Lampung

Setelah Viral, Bantuan untuk Bayi Kembar Terus Mengalir

Kondisi kediaman bayi kembar Rana-Rani di Desa Neglasari, Kecamatan Katibung, Lampung Selatan yang ramai di datangi dermawan. (Lampost.co/Perdhana)

KALIANDA (lampost.co) -- SETELAH viral di media sosial facebook, balita kembar Rana dan Rani warga Desa Neglasari, Kecamatan Katibung, Lampung Selatan, dibanjiri para dermawan. 

Ratusan masyarakat yang tergabung dalam berbagai macam komunitas bertadangan kerumah Rana dan Rani untuk memberikan bantuan.  Mereka mengaku terpanggil setelah mengetahui kehidupan Rana dan Rani sangat memprihatinkan setelah ditinggal ibunya sejak lahir. Setiap hari bantuan terus mengalir, tidak hanya berupa uang melainkan kebutuhan pokok dan kebutuhan si kembar itu sendiri.
"Alhamdulillah setiap hari ratusan orang datang memberikan bantuan," kata Yadi (36) ayah Rana dan Rani, Minggu (16/9/2018). 

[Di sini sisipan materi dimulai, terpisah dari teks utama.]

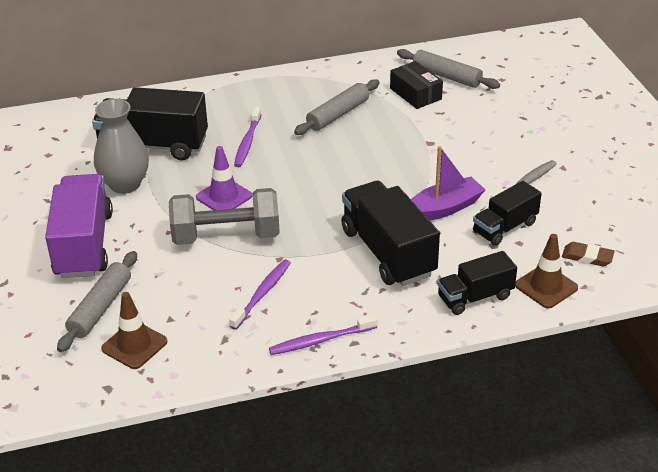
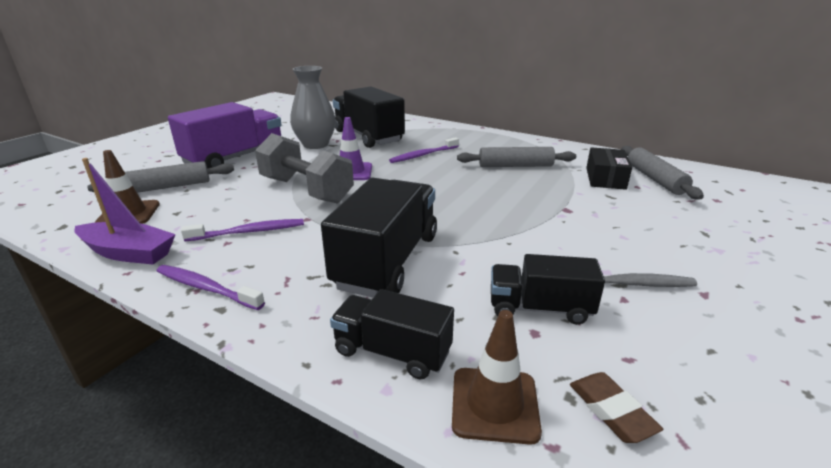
camera: 45 degrees right, 10 degrees down
(444, 208) = (499, 258): purple boat -> purple boat (128, 253)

Hingga hari ini, kata dia, uang yang terkumpul mencapai Rp86 juta, sedangkan bantuan berupa barang sudah tidak bisa terhitung jumlahnya.  "Sebagian uang sudah saya dibelihkan tanah untuk tempat tinggal, karena disini numpang," ujar dia. 

Rencananya, lanjut dia, setelah uang sudah terkumpul semua akan di belikan tanah untuk berkebun. "Pengennya beli kebun, kalau sudah terkumpul semua," katanya.